In Things We Lost in the Fire, the talent includes two Oscar winners: Halle Berry (Monster's Ball) and Benicio del Toro (Traffic). Joining them is the likeable David Duchovny, an actor whose star, since The X-Files, has been up and down more times than the Dow Jones but is currently in the ascendant with TV show Californication. Bier also has a solid script by Allan Loeb. Although this is his feature debut, Loeb covers difficult subjects with the kind of sensitivity that shows homework has been done. With Bier's experience, her cast and screenplay, this ought to have been a powerhouse drama, throwing out sparks for miles. What we get instead is a movie that burns with all the ferocity of a low-energy lightbulb.

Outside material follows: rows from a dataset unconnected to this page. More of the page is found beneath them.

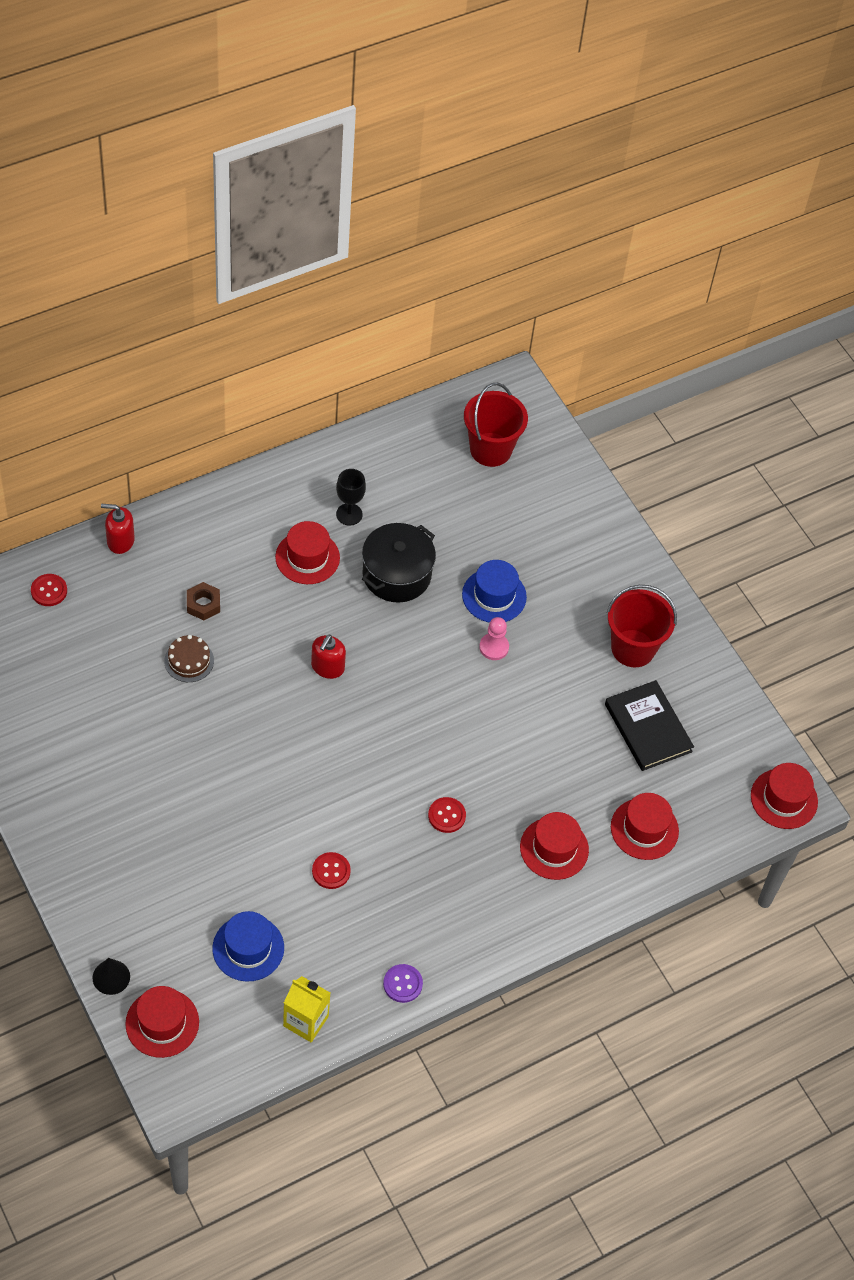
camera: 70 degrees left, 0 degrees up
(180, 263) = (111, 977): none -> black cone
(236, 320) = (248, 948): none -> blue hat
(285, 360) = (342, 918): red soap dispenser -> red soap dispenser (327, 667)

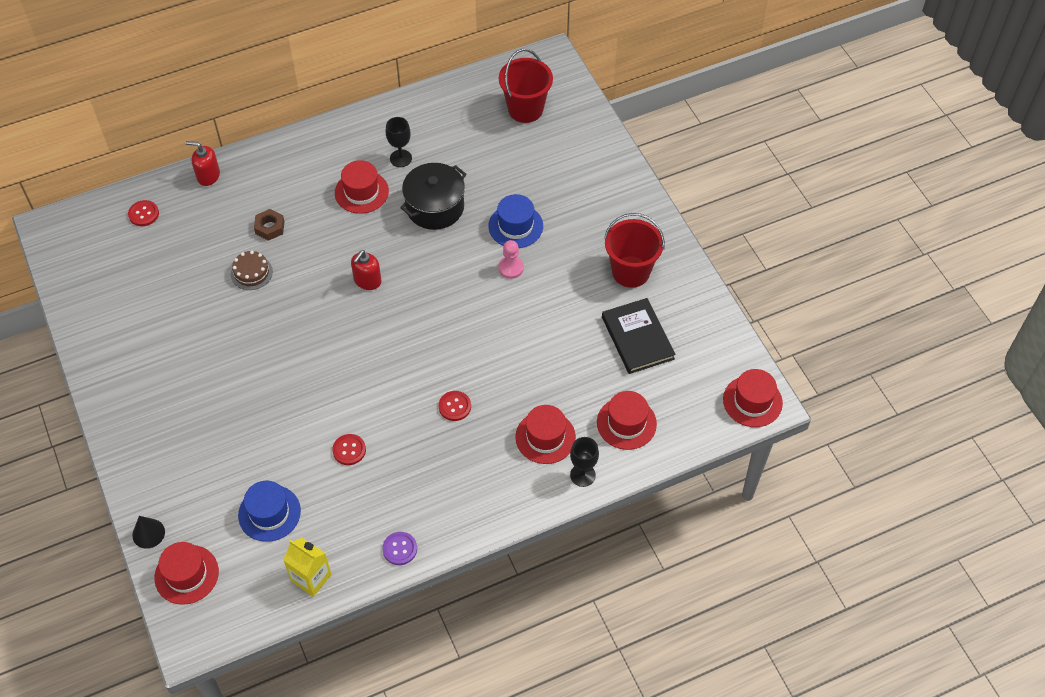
camera: 10 degrees right, 0 degrees up
(600, 891) = (582, 475): none -> black goblet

Berry plays Audrey Burke, who is married to Brian (Duchovny). They live in a nice home in Seattle with their adorable kids and love each other deeply. There's tension in the relationship, though. To quote a drama princess from an earlier age, there are three people in this marriage, the third being Brian's friend Jerry (del Toro). Brian has never wavered in his devotion to Jerry, despite the different directions their lives have taken: while Brian has gone down the straight, true path of respectability, Jerry has been lost in the tangled woods of drug addiction.
Audrey has never had any time for her husband's pal. Yet when a random act of violence takes Brian from her she finds herself drawn into Jerry's orbit. Though surrounded by a large, supportive family of her own, the damaged Audrey seeks out the equally damaged Jerry. Theirs will be a strained, odd relationship. Neither friends nor lovers, they are more like survivors of a disaster, clinging to each other in the hope rescue will come soon.
Of the two parts, del Toro is given the most to chew on and he puts in a truly outstanding performance. As the movie follows Jerry's bid to get clean, the squalor doesn't approach anywhere near Trainspotting levels; this is, after all, a mainstream movie pitched at the middle market. The toilet scenes are strictly 15. But Bier and her leading man go as close as they dare to the mundane horrors of addiction. Del Toro, as usual, looks as though he hasn't slept since the day he was born. Physically pained by daylight, and by the company of fellow addicts at his Narcotics Anonymous meetings, Jerry is a mess. Audrey, meanwhile, isn't doing too well either.
If their suffering isn't enough, there's also a neighbour with problems. His woes, praise the Lord and hold the razor blades, are of the kind it's OK to poke fun at. Howard Glassman (John Carroll Lynch) is having a crisis of the mid-life variety. He's the film's big friendly giant, always turning up with an amusing line and a hug. Though Lynch puts in sterling work as a sunbeam, even he can't lift the suffocating gloom that sits over Bier's picture. Like Toto, we can smell the storms approaching from the off. The story almost guarantees them. A distraught wife, an addict - this is not going to be light, witty comedy with slapstick interludes.
The predictability doesn't stop there. Since Monster's Ball, Berry has been associated with what you might call the Krakatoa school of acting. It's been seven years since she last let rip, and Bier hands her the chance to do it again. For an actress who hasn't been enjoying a great run lately - see, or rather don't, the woeful Perfect Stranger, Catwoman or Gothika - Berry gives it her all. It's a gutsy, powerful, moving turn; it's just not a surprising one.
Like Jerry, like every character in this kind of modern melodrama, Berry's Audrey is on a "journey" and the audience must plod along with her as she tries to make peace with what ails her. When Bier has embarked on these trips before, as in After the Wedding, unfamiliar faces and relatively exotic surroundings have made the excursion more interesting. Things We Lost in the Fire takes us to places we've been before in Hollywood movies, with actors behaving in ways we expect. And for a movie that tries so hard to show there are no easy answers to life's difficulties, it pounces on neat solutions like a cat on a mouse. Del Toro aside, not a picture to trouble the fire brigade at a screen near you.